Reputation: 21625
Consider these examples:
examples <- c(
"abc foo",
"abc foo 17",
"0 abc defg foo 5 121",
"abc 12 foo defg 11"
)
Here I would like to return the first number that occurs after "foo". In this case: NA, 17, 5, 11. How can I do this? I tried using a look-behind, but with no luck.
library(stringr)
str_extract(examples, "(?<=foo.*)[0-9]+")
Error in stri_extract_first_regex(string, pattern, opts_regex = opts(pattern)) :
Look-Behind pattern matches must have a bounded maximum length. (U_REGEX_LOOK_BEHIND_LIMIT)
Upvotes: 3
Views: 414
Reputation: 626738
You may use a base R solution like this:
> res <- gsub(".*?foo\\D*(\\d+).*|.*", "\\1", examples)
> res[nchar(res)==0] <- NA
> res
[1] NA "17" "5" "11"
As the regex will always match any string, you do not need to run a regex replacement twice, just fill out empty values with NA as the second step.
The pattern matches:
.*?foo
- any 0+ chars as few as possible (since *?
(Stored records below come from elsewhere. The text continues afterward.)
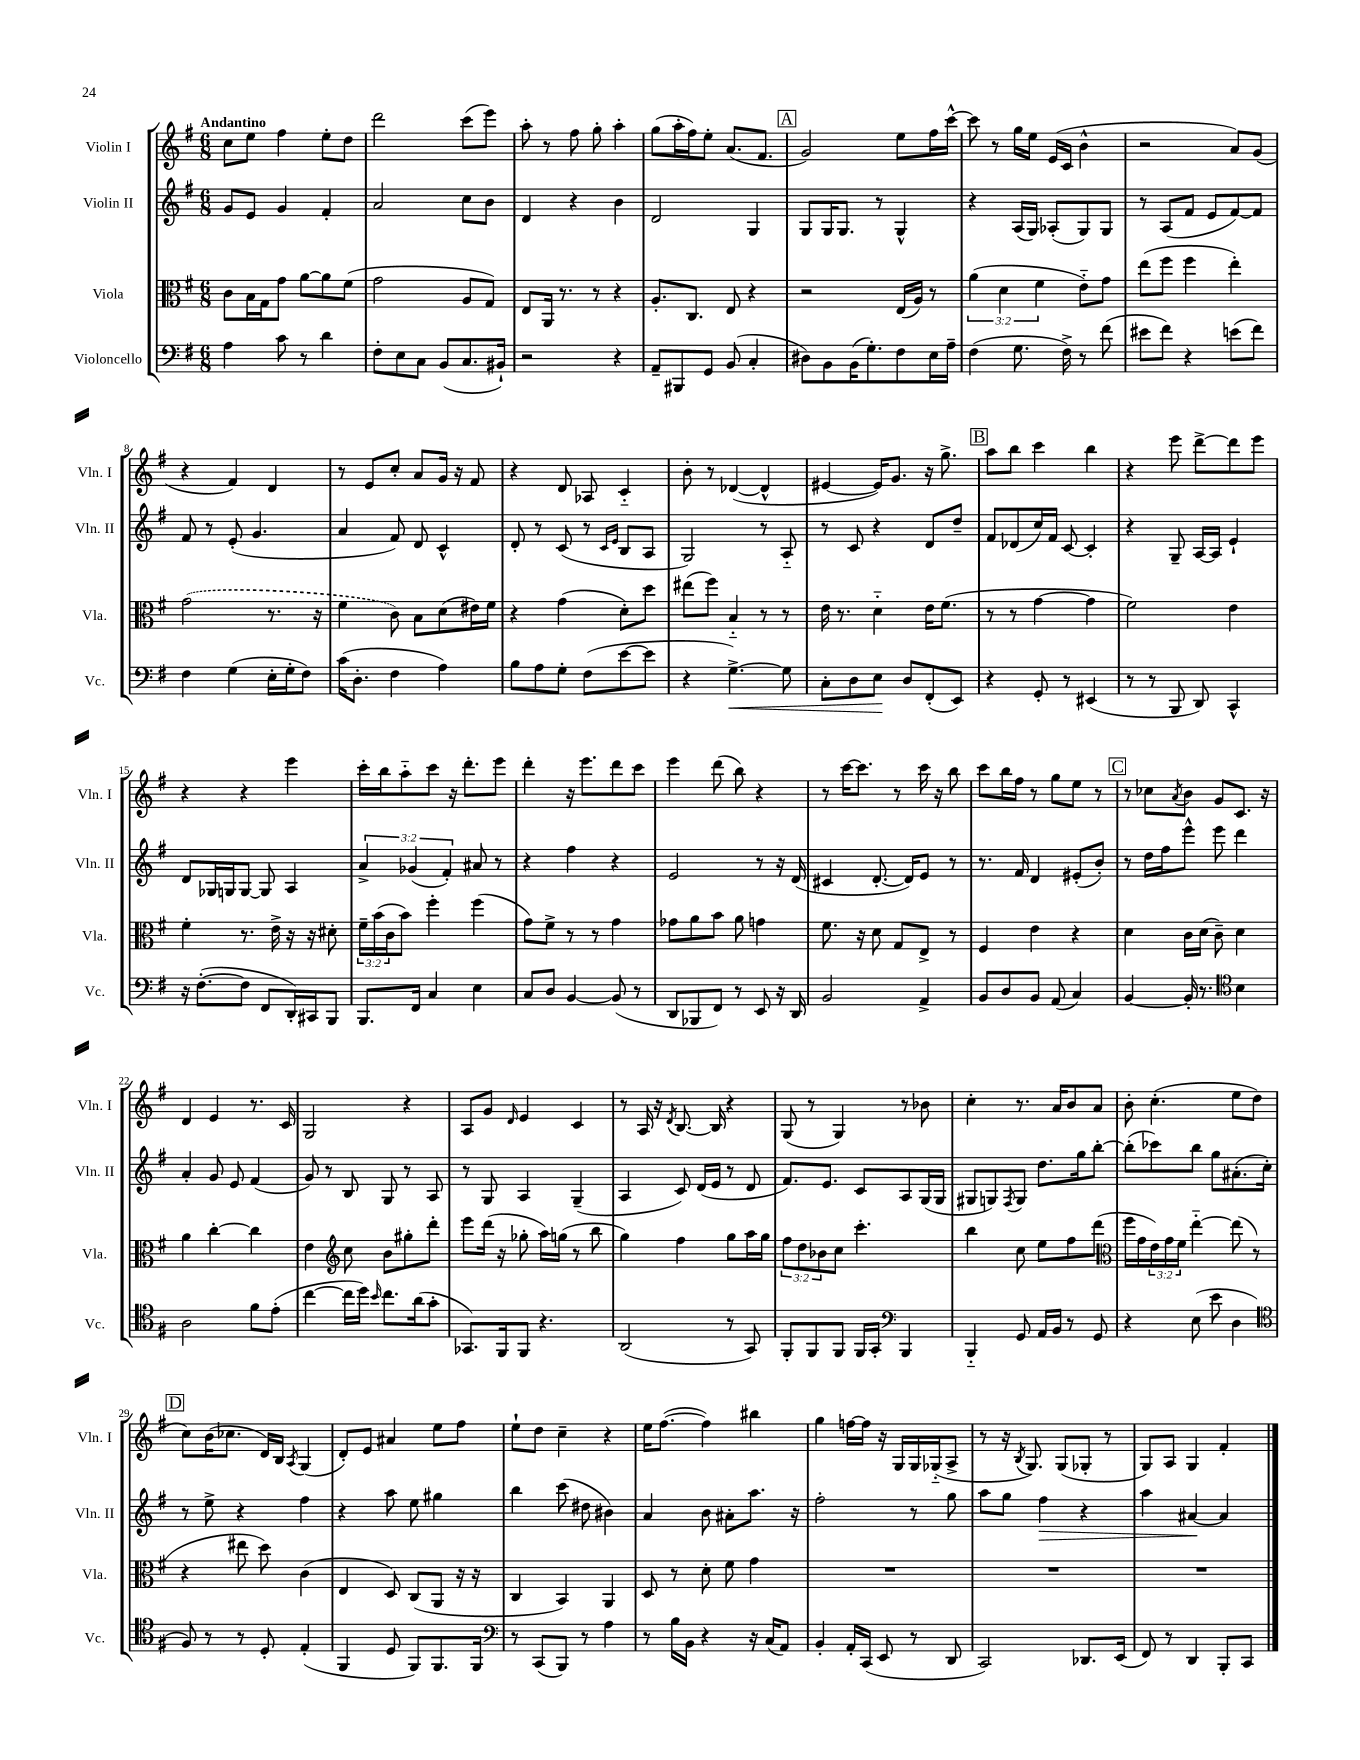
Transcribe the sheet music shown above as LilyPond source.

<<
\new StaffGroup <<
\new Staff = "s0" \with { instrumentName = "Violin I" shortInstrumentName = "Vln. I" } {
    \clef treble \key g \major \numericTimeSignature \time 6/8 \tempo "Andantino"
    c''8 e''8 fis''4 e''8-. d''8 |
    d'''2 c'''8( e'''8) |
    a''8-. r8 fis''8 g''8-. a''4-. |
    g''8( a''16-. fis''16) e''8-. a'8.( fis'8. |
    \mark \markup { \box "A" } g'2) e''8 fis''16 c'''16~-^ |
    c'''8 r8 g''16 e''16 e'16( c'16 b'4-^ |
    r2 a'8) g'8( |
    r4 fis'4) d'4 |
    r8 e'8 c''8-. a'8 g'16 r16 fis'8 |
    r4 d'8 aes8 c'4-_ |
    b'8-. r8 des'4~( des'4-^ |
    eis'4~ eis'16) g'8. r16 g''8.-> |
    \mark \markup { \box "B" } a''8 b''8 c'''4 b''4 |
    r4 e'''8 d'''8~-> d'''8 e'''8 |
    r4 r4 e'''4 |
    c'''16-. b''16 a''8-_ c'''8 r16 d'''8.-. e'''8 |
    d'''4-. r16 e'''8. d'''8 c'''8 |
    e'''4 d'''8( b''8) r4 |
    r8 c'''16~ c'''8. r8 c'''16 r16 b''8 |
    c'''8 b''16 fis''16 r8 g''8 e''8 r8 |
    \mark \markup { \box "C" } r8 ces''8 \acciaccatura { a'8 } b'8 g'8 c'8. r16 |
    d'4 e'4 r8. c'16 |
    g2 r4 |
    a8 g'8 \grace { d'16 } e'4 c'4 |
    r8 a16 r16 \acciaccatura { d'8 } b8.~ b16 r4 |
    g8( r8 g4) r8 bes'8 |
    c''4-. r8. a'16 b'8 a'8 |
    b'8-. c''4.-.( e''8 d''8 |
    \mark \markup { \box "D" } c''8) b'16( ces''8. d'16) b16 \acciaccatura { a8 } g4( |
    d'8-.) e'8 ais'4 e''8 fis''8 |
    e''8-! d''8 c''4-- r4 |
    e''16 fis''8.~( fis''4) bis''4 |
    g''4 f''16~ f''16 r16 g16 g16 ges16-_( a8-> |
    r8 r16 \acciaccatura { b8 } g8.) g8( ges8-. r8 |
    g8) a8 g4 fis'4-. \bar "|." |
}
\new Staff = "s1" \with { instrumentName = "Violin II" shortInstrumentName = "Vln. II" } {
    \clef treble \key g \major \numericTimeSignature \time 6/8 \override Staff.TupletNumber.text = #tuplet-number::calc-fraction-text
    g'8 e'8 g'4 fis'4-. |
    a'2 c''8 b'8 |
    d'4 r4 b'4 |
    d'2 g4 |
    \mark \markup { \box "A" } g8 g16 g8. r8 g4-^ |
    r4 a16( g16) aes8-.( g8) g8 |
    r8 a8( fis'8 e'8 fis'8~) fis'8 |
    fis'8 r8 e'8-.( g'4. |
    a'4 fis'8) d'8 c'4-^ |
    d'8-. r8 c'8( r8 \grace { c'16 e'16 } b8 a8 |
    g2) r8 a8-_ |
    r8 c'8 r4 d'8 d''8-- |
    \mark \markup { \box "B" } fis'8 des'8( c''16) fis'16 c'8~ c'4-. |
    r4 g8-- a16~ a16 e'4-! |
    d'8 ges16 g16 g8~ g8 a4 |
    \tuplet 3/2 { a'4-> ges'4( fis'4-.) } ais'8 r8 |
    r4 fis''4 r4 |
    e'2 r8 r16 d'16( |
    cis'4 d'8.~-. d'16) e'8 r8 |
    r8. fis'16 d'4 eis'8-.( b'8-.) |
    \mark \markup { \box "C" } r8 d''16 fis''16 e'''8-^ e'''8 d'''4 |
    a'4-. g'8 e'8 fis'4( |
    g'8) r8 b8 g8 r8 a8 |
    r8 g8 a4 g4--( |
    a4 c'8) d'16( e'16 r8 d'8 |
    fis'8.) e'8. c'8 a8 g16( g16 |
    gis8 g8) \acciaccatura { fis8 } g8 d''8. g''16 b''8~-. |
    b''8-.( ces'''8) b''8 g''8 ais'8.-.( c''16-.) |
    \mark \markup { \box "D" } r8 e''8-> r4 fis''4 |
    r4 a''8 e''8 gis''4 |
    b''4 c'''8( dis''8 bis'4) |
    a'4 b'8 ais'8-. a''8. r16 |
    fis''2-. r8 g''8 |
    a''8 g''8 fis''4\> r4 |
    a''4 ais'4~\! ais'4 \bar "|." |
}
\new Staff = "s2" \with { instrumentName = "Viola" shortInstrumentName = "Vla." } {
    \clef alto \key g \major \numericTimeSignature \time 6/8 \override Staff.TupletNumber.text = #tuplet-number::calc-fraction-text
    c'8 b16 g16 g'8 a'8~ a'8 fis'8( |
    g'2 a8 g8) |
    e8 a,16 r8. r8 r4 |
    a8.-. c8. e8 r4 |
    \mark \markup { \box "A" } r2 e16( a16) r8 |
    \tuplet 3/2 { a'4( d'4 fis'4 } e'8-_) g'8 |
    e''8( fis''8 fis''4 e''4-.) |
    \once \slurDashed g'2( r8. r16 |
    fis'4 c'8) b8 d'8( eis'16) fis'16 |
    r4 g'4( d'8-.) d''8 |
    eis''8( fis''8) b4-_ r8 r8 |
    e'16 r8. d'4-_ e'16 fis'8.( |
    \mark \markup { \box "B" } r8 r8 g'4~ g'4 |
    fis'2) e'4 |
    fis'4-. r8. e'16-> r16 r16 dis'8-. |
    \tuplet 3/2 { fis'16-- b'16( c'16 } b'8) fis''4-. fis''4( |
    g'8) fis'8-> r8 r8 g'4 |
    ges'8 a'8 b'8 a'8 g'4 |
    fis'8. r16 d'8 g8 e8-> r8 |
    fis4 e'4 r4 |
    \mark \markup { \box "C" } d'4 c'16 d'16( c'8--) d'4 |
    a'4 c''4~-. c''4 |
    e'4 \clef treble c''8 b'8 gis''8-. d'''8-. |
    e'''8 d'''16( r16 ges''8-. a''16) g''16( r8 b''8 |
    g''4) fis''4 g''8 a''16 g''16 |
    \tuplet 3/2 { fis''8 d''8 bes'8 } c''8 c'''4.-. |
    b''4 c''8 e''8 fis''8 d'''8( |
    \clef alto fis''16 g'16 \tuplet 3/2 { e'16) g'16 fis'16 } e''4~-_ e''8( r8 |
    \mark \markup { \box "D" } r4 eis''8 d''8) c'4( |
    e4 d8) c8( a,8 r16 r16 |
    c4 b,4) a,4 |
    d8 r8 d'8-. fis'8 g'4 |
    R2. |
    R2. |
    R2. \bar "|." |
}
\new Staff = "s3" \with { instrumentName = "Violoncello" shortInstrumentName = "Vc." } {
    \clef bass \key g \major \numericTimeSignature \time 6/8
    a4 c'8 r8 d'4 |
    fis8-. e8 c8 b,8( c8. bis,16-!) |
    r2 r4 |
    a,8-- bis,,8 g,8 b,8( c4-. |
    \mark \markup { \box "A" } dis8) b,8 b,16( g8.-.) fis8 e16 a16-- |
    fis4( g8. fis16->) r8 fis'8( |
    eis'8 fis'8) r4 e'8( fis'8) |
    fis4 g4( e16-. g16-. fis8) |
    c'16( d8.-. fis4 a4) |
    b8 a8 g8-. fis8( e'8~ e'8 |
    r4 g4.~->\<) g8 |
    c8-. d8 e8\! d8 fis,8-.( e,8) |
    \mark \markup { \box "B" } r4 g,8-. r8 eis,4( |
    r8 r8 b,,8 d,8) c,4-^ |
    r16 fis8.~-.( fis8 fis,8 d,16-.) cis,16 b,,8 |
    b,,8. fis,16 c4 e4 |
    c8 d8 b,4~ b,8( r8 |
    d,8 bes,,8 fis,8) r8 e,8 r16 d,16 |
    b,2 a,4-> |
    b,8 d8 b,8 a,8( c4) |
    \mark \markup { \box "C" } b,4~ b,16-. r8. \clef tenor b4 |
    a2 fis'8 e'8-.( |
    c''4~ c''16 d''16) \grace { b'16 } c''8. a'16( g'8-. |
    ges,8.) fis,16 fis,8 r4. |
    a,2( r8 g,8) |
    fis,8-. fis,8 fis,8 fis,16 g,16-. \clef bass b,,4 |
    b,,4-_ g,8 a,16 b,16 r8 g,8 |
    r4 e8( e'8 d4 |
    \mark \markup { \box "D" } \clef tenor fis8) r8 r8 d8-. e4-.( |
    fis,4 d8 fis,8) fis,8. fis,16 |
    \clef bass r8 c,8( b,,8) r8 a4 |
    r8 b16 b,16 r4 r16 c16( a,8) |
    b,4-. a,16-. c,16( e,8 r8 d,8 |
    c,2) des,8. e,16( |
    fis,8) r8 d,4 b,,8-. c,8 \bar "|." |
}
>>
>>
is lazy) up to the first occurrence of foo
and then foo
itself\\D*
- zero or more non-digit chars(\\d+)
- Group 1 that captures 1 or more digits (later, the value stored in the group can be referred with \1
backreference).*
- the rest of the string|
- OR.*
- the whole string even if empty.Upvotes: 1
Reputation: 1433
Base R gsub
can do it:
# pulls fist instance of a digit
gsub('^\\D*(\\d*).*', '\\1', examples)
[1] "" "17" "0" "12"
Edit: actual solution using base R
ifelse(
grepl('foo\\D*\\d', examples),
gsub('^\\D*(\\d+).*', '\\1', gsub('.*foo\\s*', '', examples)),
NA)
[1] NA "17" "5" "11"
Upvotes: 0
Reputation: 66819
This seems to work:
str_match(examples, "foo.*?(\\d+)")
[,1] [,2]
[1,] NA NA
[2,] "foo 17" "17"
[3,] "foo 5" "5"
[4,] "foo defg 11" "11"
From ?regex
:
By default repetition is greedy, so the maximal possible number of repeats is used. This can be changed to ‘minimal’ by appending
?
to the quantifier.
From ?str_extract
:
See Also
?str_match
to extract matched groups;?stri_extract
for the underlying implementation.
Upvotes: 5